Énoncé 1: Citez sans aucune modification le passage du document source qui s'ouvre sur les mots contenant « [3]   La deuxième » et se clôt sur « que la FTQ-Construction. ».
Énoncé 2: Énumérez tous les agissements que les plaintes mentionnées dans le document source reprochaient aux représentants syndicaux.

Document source:
▼▼▼

[1] À quelques occasions au cours des deux dernières années, les tribunaux se sont prononcés relativement à des plaintes formulées contre des représentants syndicaux auxquels on a reproché d’avoir exercé des activités de pression illégales, d’avoir commis des actes d’intimidation sur les chantiers de construction ou d’avoir porté atteinte à la liberté syndicale des travailleurs.

[2]   La première partie de ce texte présente brièvement six dossiers en matière d’infraction pénale. Il est essentiellement question de grève illégale et d’intimidation sur un chantier de construction.

[3]   La deuxième partie reprend les principaux points débattus par la Commission des relations du travail (CRT) dans un litige relatif à la liberté syndicale ayant opposé, d’une part, un membre de la CSN-Construction et, d’autre part, un entrepreneur de la Côte-Nord ainsi que la FTQ-Construction.

▲▲▲

Informations sources:
▼▼▼

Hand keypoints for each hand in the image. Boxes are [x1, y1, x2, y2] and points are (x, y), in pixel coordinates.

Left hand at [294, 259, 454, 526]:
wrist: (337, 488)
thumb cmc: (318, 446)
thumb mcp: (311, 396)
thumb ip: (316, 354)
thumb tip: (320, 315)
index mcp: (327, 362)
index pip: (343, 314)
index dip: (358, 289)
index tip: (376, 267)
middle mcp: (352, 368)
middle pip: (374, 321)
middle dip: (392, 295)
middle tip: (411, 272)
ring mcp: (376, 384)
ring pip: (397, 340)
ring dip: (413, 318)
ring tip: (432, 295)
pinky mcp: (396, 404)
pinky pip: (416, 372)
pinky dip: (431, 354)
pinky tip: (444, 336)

▲▲▲
▼▼▼

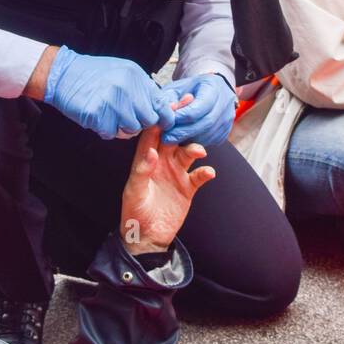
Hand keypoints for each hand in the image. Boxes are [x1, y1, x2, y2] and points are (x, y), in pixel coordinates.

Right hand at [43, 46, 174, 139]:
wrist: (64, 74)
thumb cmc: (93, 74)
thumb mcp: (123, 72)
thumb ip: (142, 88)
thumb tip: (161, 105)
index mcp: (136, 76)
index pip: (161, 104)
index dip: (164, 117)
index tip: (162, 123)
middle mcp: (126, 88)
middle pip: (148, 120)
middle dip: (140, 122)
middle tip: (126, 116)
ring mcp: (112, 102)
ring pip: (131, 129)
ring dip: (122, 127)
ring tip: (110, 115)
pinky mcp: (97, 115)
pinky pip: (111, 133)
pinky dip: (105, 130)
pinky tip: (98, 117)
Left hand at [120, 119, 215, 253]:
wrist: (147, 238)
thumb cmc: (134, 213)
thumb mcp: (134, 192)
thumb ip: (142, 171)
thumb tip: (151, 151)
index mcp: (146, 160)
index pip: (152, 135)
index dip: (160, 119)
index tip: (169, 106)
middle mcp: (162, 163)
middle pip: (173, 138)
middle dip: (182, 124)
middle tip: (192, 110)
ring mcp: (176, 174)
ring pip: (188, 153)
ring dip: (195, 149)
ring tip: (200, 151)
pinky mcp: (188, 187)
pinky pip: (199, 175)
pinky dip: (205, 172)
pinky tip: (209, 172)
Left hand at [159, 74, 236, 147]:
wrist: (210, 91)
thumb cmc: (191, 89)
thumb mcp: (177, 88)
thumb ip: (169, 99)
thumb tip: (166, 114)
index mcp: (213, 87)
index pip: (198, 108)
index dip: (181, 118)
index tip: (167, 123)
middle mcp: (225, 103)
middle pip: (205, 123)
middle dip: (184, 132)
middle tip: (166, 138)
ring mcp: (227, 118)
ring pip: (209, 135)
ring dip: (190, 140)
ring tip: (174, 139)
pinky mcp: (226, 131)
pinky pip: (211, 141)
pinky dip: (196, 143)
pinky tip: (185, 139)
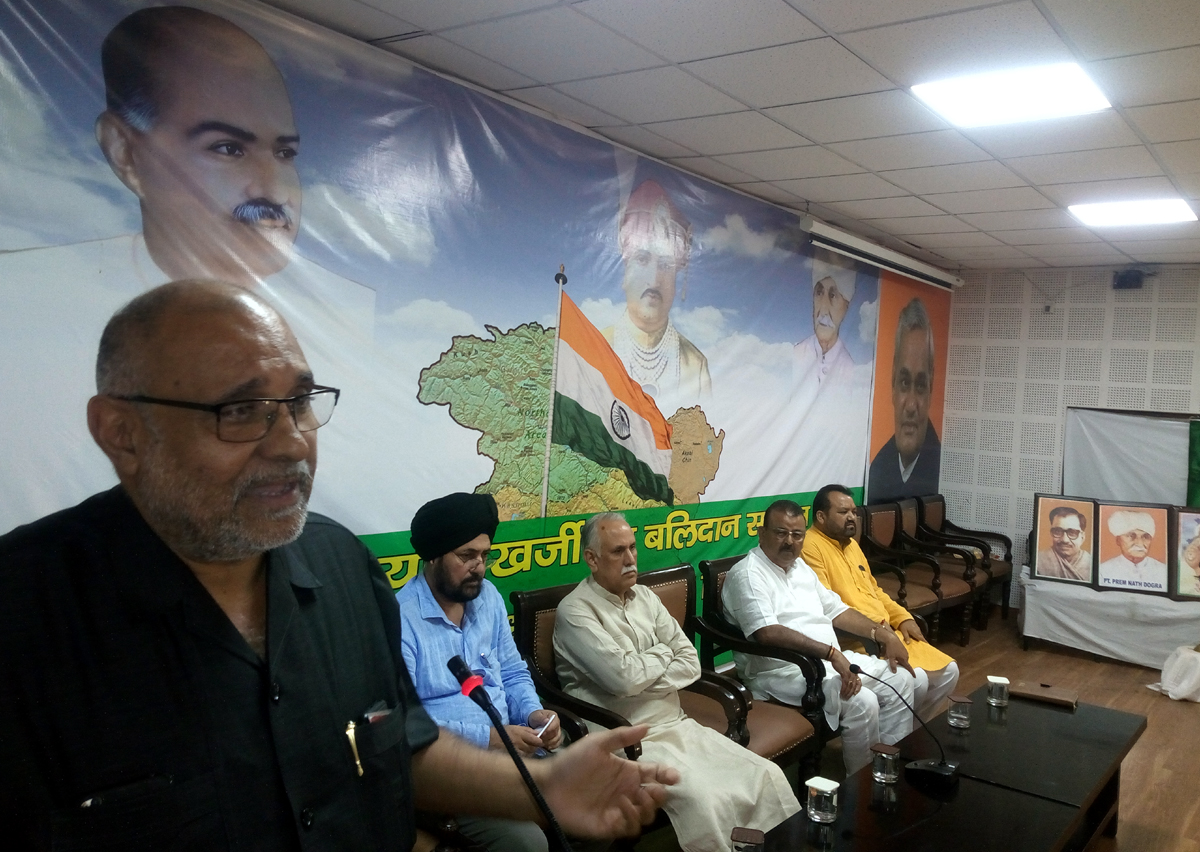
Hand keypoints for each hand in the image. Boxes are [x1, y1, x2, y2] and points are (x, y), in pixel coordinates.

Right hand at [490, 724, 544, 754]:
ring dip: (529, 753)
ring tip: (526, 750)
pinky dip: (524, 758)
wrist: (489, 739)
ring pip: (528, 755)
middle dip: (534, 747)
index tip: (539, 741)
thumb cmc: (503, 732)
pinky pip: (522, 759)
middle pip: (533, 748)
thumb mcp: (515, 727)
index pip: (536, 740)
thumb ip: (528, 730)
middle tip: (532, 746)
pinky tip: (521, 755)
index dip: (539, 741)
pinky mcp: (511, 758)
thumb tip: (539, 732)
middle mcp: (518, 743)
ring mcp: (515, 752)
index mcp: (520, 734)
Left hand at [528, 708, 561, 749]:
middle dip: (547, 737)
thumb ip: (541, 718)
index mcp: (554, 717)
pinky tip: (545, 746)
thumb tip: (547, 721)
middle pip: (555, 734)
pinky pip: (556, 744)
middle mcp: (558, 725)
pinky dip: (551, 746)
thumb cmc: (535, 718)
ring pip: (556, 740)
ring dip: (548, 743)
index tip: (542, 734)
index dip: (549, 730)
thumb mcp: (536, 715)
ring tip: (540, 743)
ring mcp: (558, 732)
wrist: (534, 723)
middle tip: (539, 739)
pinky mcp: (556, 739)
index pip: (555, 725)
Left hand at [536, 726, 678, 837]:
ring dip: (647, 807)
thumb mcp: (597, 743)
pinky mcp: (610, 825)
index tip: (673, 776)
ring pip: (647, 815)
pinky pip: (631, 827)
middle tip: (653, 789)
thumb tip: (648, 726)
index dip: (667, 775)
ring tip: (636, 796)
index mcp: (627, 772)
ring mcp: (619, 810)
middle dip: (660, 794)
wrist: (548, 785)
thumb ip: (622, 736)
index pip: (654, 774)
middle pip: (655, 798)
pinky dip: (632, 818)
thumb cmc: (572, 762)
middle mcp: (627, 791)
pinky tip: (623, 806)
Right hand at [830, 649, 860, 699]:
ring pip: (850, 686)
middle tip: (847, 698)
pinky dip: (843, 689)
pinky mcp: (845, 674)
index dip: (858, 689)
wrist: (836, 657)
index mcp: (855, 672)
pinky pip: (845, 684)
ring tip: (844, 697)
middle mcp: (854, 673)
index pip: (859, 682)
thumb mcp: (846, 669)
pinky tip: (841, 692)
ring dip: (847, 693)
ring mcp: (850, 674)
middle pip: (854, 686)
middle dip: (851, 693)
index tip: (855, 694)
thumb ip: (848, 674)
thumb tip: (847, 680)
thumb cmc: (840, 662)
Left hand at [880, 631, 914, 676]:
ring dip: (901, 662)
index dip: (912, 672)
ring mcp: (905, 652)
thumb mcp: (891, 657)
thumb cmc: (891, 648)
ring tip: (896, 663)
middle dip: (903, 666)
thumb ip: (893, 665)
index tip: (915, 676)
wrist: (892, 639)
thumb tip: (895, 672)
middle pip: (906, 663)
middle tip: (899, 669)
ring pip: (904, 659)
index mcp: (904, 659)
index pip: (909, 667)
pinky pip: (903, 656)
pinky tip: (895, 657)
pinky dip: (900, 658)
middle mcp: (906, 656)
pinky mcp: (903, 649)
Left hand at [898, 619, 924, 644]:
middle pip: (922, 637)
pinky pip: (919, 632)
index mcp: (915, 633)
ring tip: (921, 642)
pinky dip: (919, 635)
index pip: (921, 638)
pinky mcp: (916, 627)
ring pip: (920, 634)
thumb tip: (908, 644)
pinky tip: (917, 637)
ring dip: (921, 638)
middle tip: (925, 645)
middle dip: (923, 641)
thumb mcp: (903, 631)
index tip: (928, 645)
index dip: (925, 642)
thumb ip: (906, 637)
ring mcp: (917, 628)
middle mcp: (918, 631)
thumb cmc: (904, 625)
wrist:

▲▲▲
▼▼▼

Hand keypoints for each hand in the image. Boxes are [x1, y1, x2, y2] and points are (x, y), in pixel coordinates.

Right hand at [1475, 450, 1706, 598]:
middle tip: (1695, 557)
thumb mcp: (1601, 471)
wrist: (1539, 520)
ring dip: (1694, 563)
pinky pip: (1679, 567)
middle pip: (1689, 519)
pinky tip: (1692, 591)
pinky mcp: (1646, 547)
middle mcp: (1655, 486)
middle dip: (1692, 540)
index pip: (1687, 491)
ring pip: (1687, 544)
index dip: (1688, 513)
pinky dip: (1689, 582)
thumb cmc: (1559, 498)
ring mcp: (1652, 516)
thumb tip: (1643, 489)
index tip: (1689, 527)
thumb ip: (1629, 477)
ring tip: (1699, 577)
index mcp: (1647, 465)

▲▲▲

Réponse rédigée 1:
[3]   La deuxième partie reprend les principaux points débattus par la Commission des relations du travail (CRT) dans un litige relatif à la liberté syndicale ayant opposé, d’une part, un membre de la CSN-Construction et, d’autre part, un entrepreneur de la Côte-Nord ainsi que la FTQ-Construction.

Réponse rédigée 2:
- Avoir exercé des activités de pression illégales
- Avoir commis des actes d'intimidation sur les chantiers de construction
- Avoir porté atteinte à la liberté syndicale des travailleurs